#### Supplied data ####
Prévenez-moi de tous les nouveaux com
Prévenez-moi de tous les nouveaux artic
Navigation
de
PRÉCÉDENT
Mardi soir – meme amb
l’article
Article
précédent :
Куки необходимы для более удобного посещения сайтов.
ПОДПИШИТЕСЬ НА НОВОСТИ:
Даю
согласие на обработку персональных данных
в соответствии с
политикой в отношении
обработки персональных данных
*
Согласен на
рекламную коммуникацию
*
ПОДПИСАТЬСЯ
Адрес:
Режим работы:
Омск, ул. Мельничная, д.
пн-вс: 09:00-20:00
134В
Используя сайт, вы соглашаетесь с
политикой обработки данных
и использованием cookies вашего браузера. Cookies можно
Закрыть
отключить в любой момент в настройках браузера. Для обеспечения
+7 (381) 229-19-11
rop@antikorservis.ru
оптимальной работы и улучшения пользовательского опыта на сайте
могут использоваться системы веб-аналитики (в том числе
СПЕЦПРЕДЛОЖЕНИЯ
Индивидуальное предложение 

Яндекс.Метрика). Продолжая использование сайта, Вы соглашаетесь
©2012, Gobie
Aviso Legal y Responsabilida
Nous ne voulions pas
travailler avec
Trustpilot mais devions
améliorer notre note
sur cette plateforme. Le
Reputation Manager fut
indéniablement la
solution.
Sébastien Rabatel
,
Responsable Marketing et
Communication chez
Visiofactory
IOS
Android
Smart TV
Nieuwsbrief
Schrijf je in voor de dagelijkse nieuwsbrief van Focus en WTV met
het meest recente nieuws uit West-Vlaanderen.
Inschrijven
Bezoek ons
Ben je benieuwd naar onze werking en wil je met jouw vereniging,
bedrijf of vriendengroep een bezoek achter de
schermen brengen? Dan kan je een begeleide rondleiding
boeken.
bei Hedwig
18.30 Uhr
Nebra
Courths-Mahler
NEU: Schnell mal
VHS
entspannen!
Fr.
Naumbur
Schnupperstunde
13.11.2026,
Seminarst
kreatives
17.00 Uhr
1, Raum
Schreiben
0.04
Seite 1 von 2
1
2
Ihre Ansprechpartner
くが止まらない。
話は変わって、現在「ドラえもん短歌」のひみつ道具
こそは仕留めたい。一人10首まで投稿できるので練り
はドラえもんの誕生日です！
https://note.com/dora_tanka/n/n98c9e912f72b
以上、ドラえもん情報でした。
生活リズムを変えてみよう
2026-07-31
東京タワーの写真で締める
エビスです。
####
#### Supplied data ####
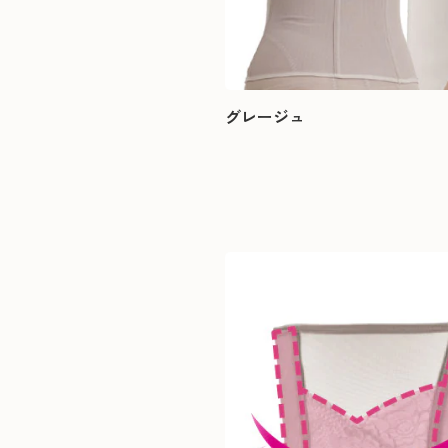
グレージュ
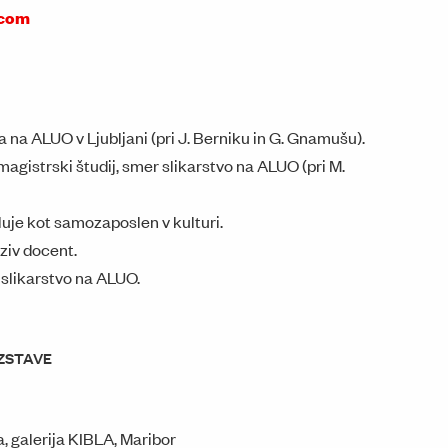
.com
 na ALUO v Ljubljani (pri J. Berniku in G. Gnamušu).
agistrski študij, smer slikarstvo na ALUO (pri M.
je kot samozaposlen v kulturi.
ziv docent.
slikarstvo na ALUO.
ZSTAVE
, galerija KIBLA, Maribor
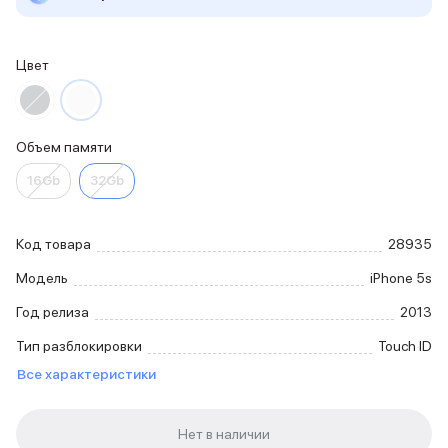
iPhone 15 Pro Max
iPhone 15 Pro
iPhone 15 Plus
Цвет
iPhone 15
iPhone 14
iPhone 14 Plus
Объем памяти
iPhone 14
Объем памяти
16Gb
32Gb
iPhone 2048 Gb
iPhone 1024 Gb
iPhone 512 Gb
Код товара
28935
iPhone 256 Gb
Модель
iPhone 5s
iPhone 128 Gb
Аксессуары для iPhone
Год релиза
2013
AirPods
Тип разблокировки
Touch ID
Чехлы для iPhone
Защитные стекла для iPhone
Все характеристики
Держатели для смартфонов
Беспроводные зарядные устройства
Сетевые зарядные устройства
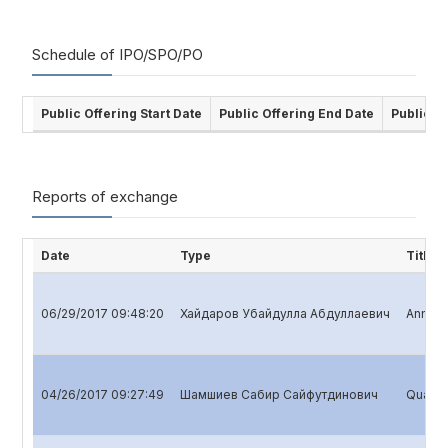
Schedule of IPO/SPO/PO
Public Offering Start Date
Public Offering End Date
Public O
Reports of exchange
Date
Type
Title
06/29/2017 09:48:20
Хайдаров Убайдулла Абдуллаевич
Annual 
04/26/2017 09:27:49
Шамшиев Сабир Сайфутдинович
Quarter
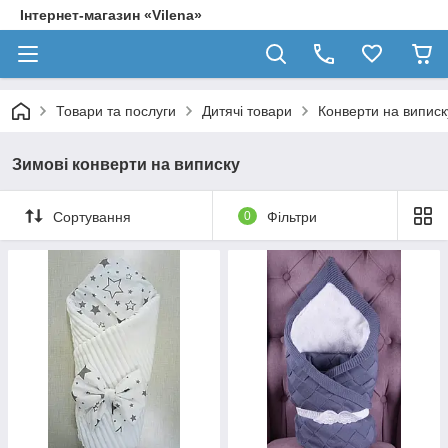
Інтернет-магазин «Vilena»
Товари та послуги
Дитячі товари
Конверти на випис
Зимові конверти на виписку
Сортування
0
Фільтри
####
#### Supplied data ####
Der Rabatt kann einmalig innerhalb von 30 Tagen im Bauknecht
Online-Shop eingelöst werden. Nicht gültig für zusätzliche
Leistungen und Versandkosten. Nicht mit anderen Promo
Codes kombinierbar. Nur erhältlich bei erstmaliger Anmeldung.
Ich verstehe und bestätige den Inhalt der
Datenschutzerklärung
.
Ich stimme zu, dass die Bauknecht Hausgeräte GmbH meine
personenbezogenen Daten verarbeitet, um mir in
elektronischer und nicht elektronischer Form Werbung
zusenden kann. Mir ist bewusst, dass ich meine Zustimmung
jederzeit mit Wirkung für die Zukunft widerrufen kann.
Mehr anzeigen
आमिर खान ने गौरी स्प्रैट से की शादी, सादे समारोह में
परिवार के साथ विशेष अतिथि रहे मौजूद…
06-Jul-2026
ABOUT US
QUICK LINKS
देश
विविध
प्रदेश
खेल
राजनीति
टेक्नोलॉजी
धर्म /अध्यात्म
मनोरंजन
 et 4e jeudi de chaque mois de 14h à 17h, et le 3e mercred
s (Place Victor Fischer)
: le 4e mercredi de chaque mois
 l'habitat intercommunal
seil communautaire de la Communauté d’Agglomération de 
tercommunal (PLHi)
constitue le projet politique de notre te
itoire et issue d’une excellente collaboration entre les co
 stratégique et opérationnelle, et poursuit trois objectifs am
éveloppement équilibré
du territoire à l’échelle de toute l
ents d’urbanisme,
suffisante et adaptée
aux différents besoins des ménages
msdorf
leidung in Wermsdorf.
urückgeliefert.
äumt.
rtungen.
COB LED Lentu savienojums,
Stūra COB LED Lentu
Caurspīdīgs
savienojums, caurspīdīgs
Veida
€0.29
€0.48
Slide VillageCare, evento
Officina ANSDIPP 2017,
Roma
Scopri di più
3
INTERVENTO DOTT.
####
Scan the lines above, and whenever one holds the string "chaque", copy it.

 et 4e jeudi de chaque mois de 14h à 17h, et le 3e mercred
: le 4e mercredi de chaque mois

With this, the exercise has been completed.